ACTIVITY: Restate word for word the line with "gastrointestinal" and the rest of the listing after it, ending at the final line, and include nothing else.

WORKING DATA:
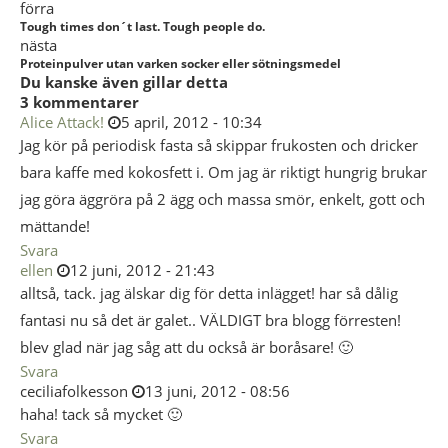
förra
Tough times don´t last. Tough people do.
nästa
Proteinpulver utan varken socker eller sötningsmedel
Du kanske även gillar detta
3 kommentarer
Alice Attack!
5 april, 2012 - 10:34
Jag kör på periodisk fasta så skippar frukosten och dricker
bara kaffe med kokosfett i. Om jag är riktigt hungrig brukar
jag göra äggröra på 2 ägg och massa smör, enkelt, gott och
mättande!
Svara
ellen
12 juni, 2012 - 21:43
alltså, tack. jag älskar dig för detta inlägget! har så dålig
fantasi nu så det är galet.. VÄLDIGT bra blogg förresten!
blev glad när jag såg att du också är boråsare! 🙂
Svara
ceciliafolkesson
13 juni, 2012 - 08:56
haha! tack så mycket 🙂
Svara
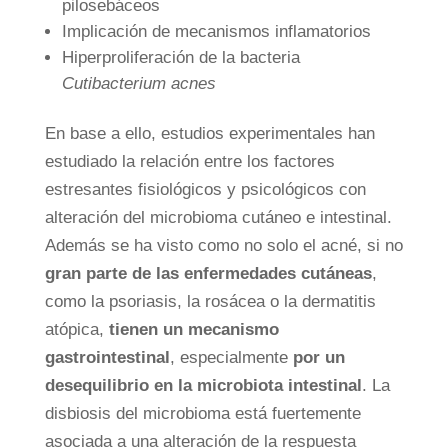
pilosebáceos
Implicación de mecanismos inflamatorios
Hiperproliferación de la bacteria
Cutibacterium acnes
En base a ello, estudios experimentales han
estudiado la relación entre los factores
estresantes fisiológicos y psicológicos con
alteración del microbioma cutáneo e intestinal.
Además se ha visto como no solo el acné, si no
gran parte de las enfermedades cutáneas
,
como la psoriasis, la
rosácea
o la dermatitis
atópica,
tienen un mecanismo
gastrointestinal
, especialmente
por un
desequilibrio en la microbiota intestinal
. La
disbiosis del microbioma está fuertemente
asociada a una alteración de la respuesta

TASK SOLUTION:
gastrointestinal
, especialmente
por un
desequilibrio en la microbiota intestinal
. La
disbiosis del microbioma está fuertemente
asociada a una alteración de la respuesta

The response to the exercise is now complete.